The Wild Card: Trey Lance (QB, North Dakota State)
Being a longshot is nothing new to Trey Lance, and he’ll have to overcome the odds once more to be the 49ers choice at third overall. Coming out of high school, no schools in the Division 1 Football Bowl Subdivision of the NCAA were willing to offer Lance a scholarship to play quarterback, so he headed to Fargo to play for the best school in the Football Championship Subdivision , the North Dakota State Bison. He redshirted his first year in 2018, watching from the sidelines as the Bison won their second straight National Championship.

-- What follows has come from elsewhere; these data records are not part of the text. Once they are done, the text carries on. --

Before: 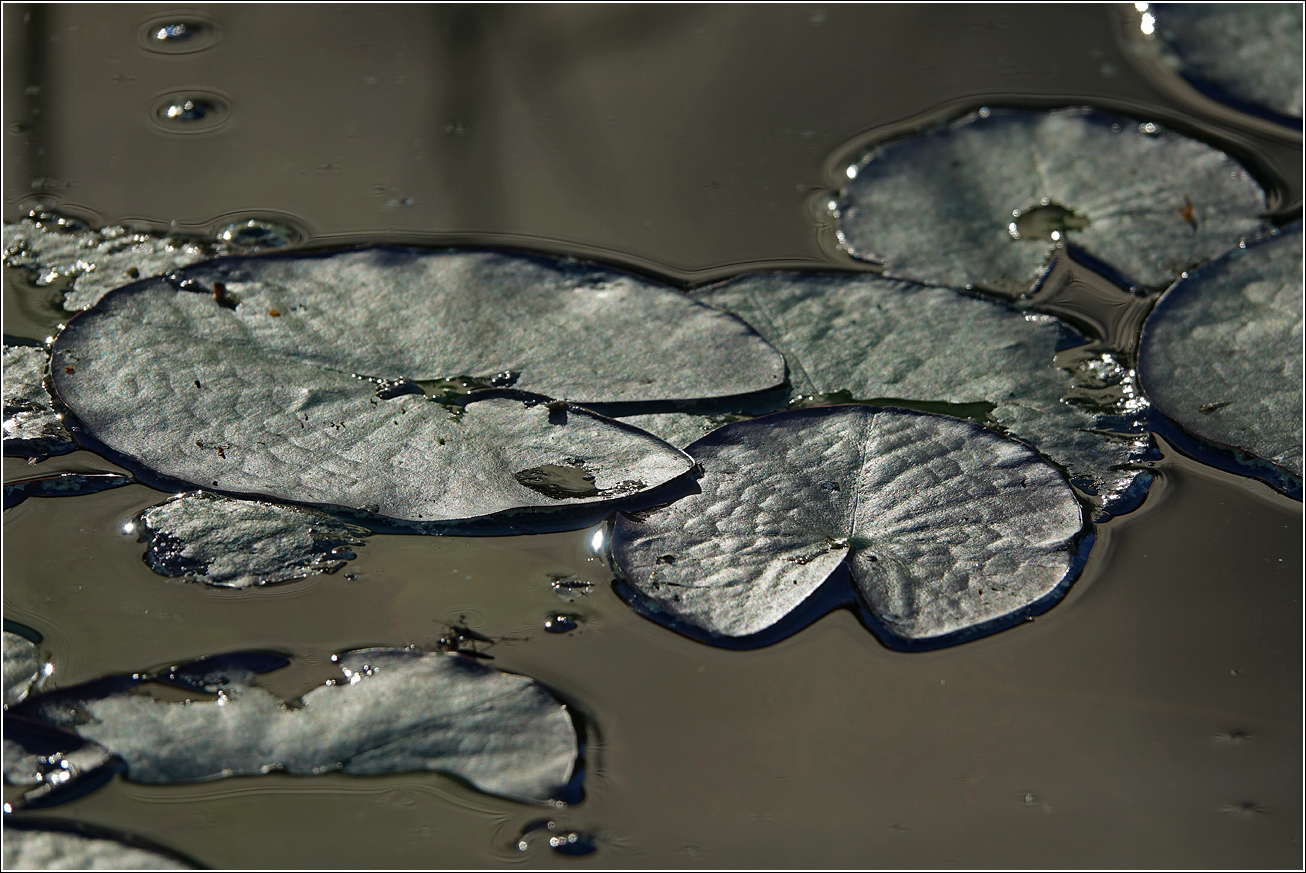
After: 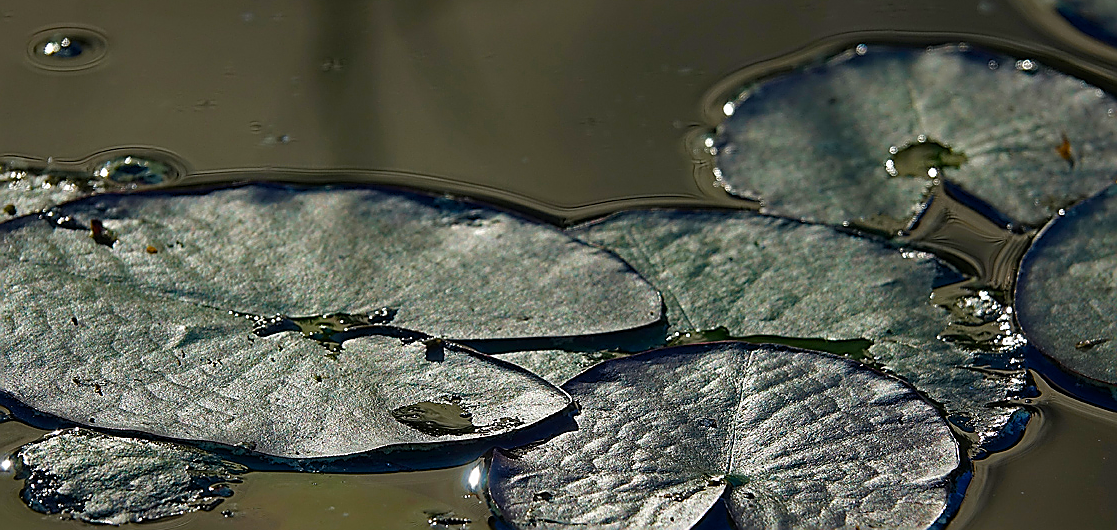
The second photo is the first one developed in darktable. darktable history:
crop and rotate: left 9.45%, top 7.28%, right 4.985%, bottom 31.957%
color balance rgb: linear chroma grading › global chroma 8.851%, perceptual saturation grading › global saturation 20%, perceptual saturation grading › highlights -25.911%, perceptual saturation grading › shadows 49.792%
sharpen: radius 1.405, amount 1.261, threshold 0.682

The next year, Lance was named the starter and put together one of the most impressive seasons in NCAA history. He tossed 28 touchdowns, threw for 2,786 yards, ran for 1,100 yards and 14 touchdowns and didn’t have a single pass picked off all season. For his efforts, Lance was rewarded with the Walter Payton Award for the most outstanding player and the Jerry Rice Award as the best freshman in the FCS. Sadly, Covid threw a wrench into his sophomore season, as he only played in one exhibition game before opting out of the rest of the season.

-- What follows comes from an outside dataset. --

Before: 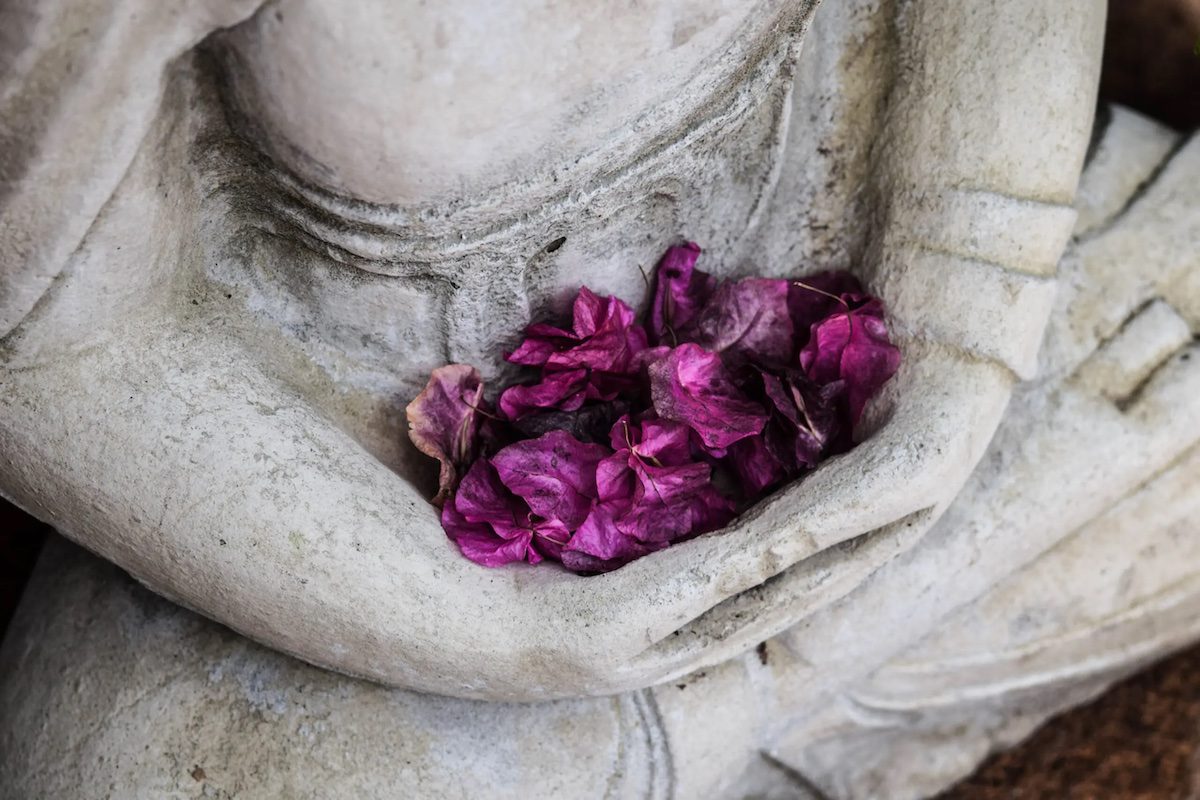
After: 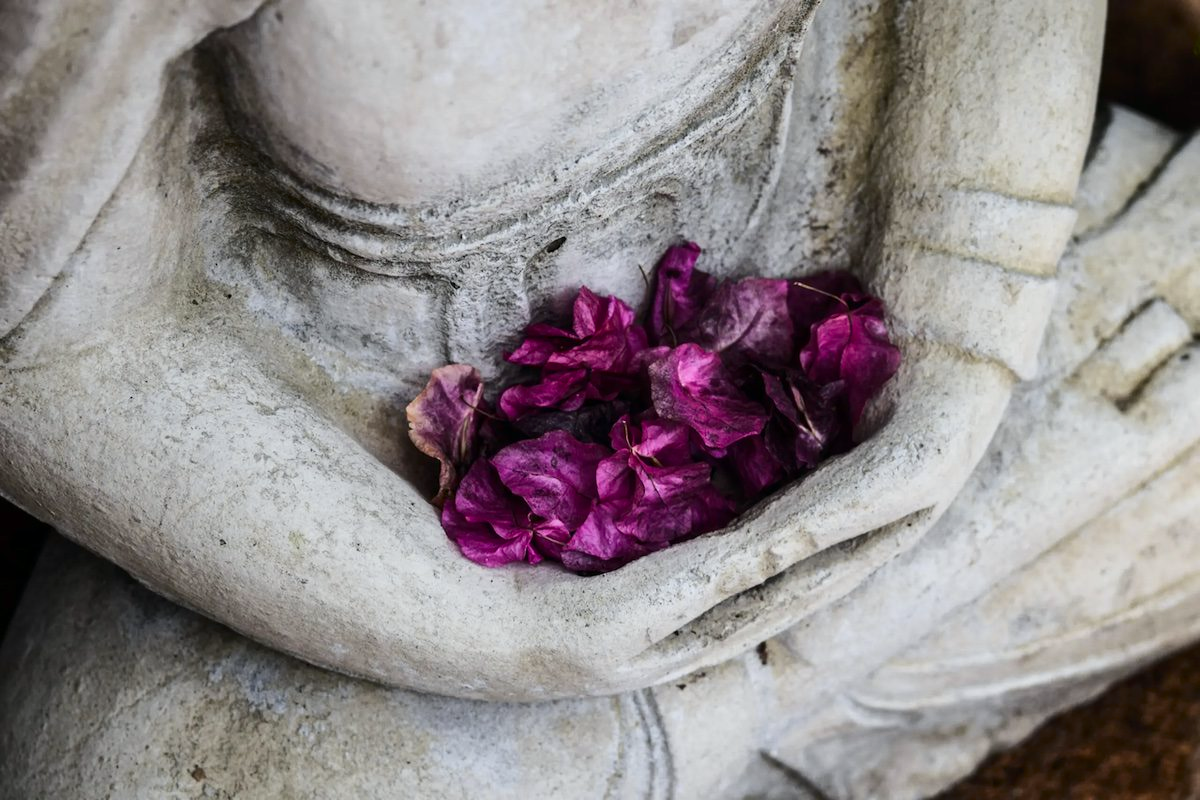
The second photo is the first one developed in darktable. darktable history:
tone curve: curves: ch0 [(0, 0) (0.227, 0.17) (0.766, 0.774) (1, 1)]; ch1 [(0, 0) (0.114, 0.127) (0.437, 0.452) (0.498, 0.495) (0.579, 0.576) (1, 1)]; ch2 [(0, 0) (0.233, 0.259) (0.493, 0.492) (0.568, 0.579) (1, 1)], color space Lab, independent channels, preserve colors none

Lance is the biggest unknown of the three potential third-pick quarterbacks. While the level of competition that he played against in college will certainly draw the ire of some scouts, his talent can’t be denied. At 6-foot-3 and 221 pounds, Lance is a physical quarterback that can bully his way through defenders with his large frame and beat them over the top with his excellent arm strength. He could take some time to develop, which is why the 49ers seem like a possible landing spot, as he could learn the game sitting behind Jimmy Garoppolo for a few seasons. Wherever he winds up, one lucky team will have a tantalizing prospect to dream about. With three excellent options atop their draft board, the 49ers will have their work cut out for them in their quest to find their quarterback of the future.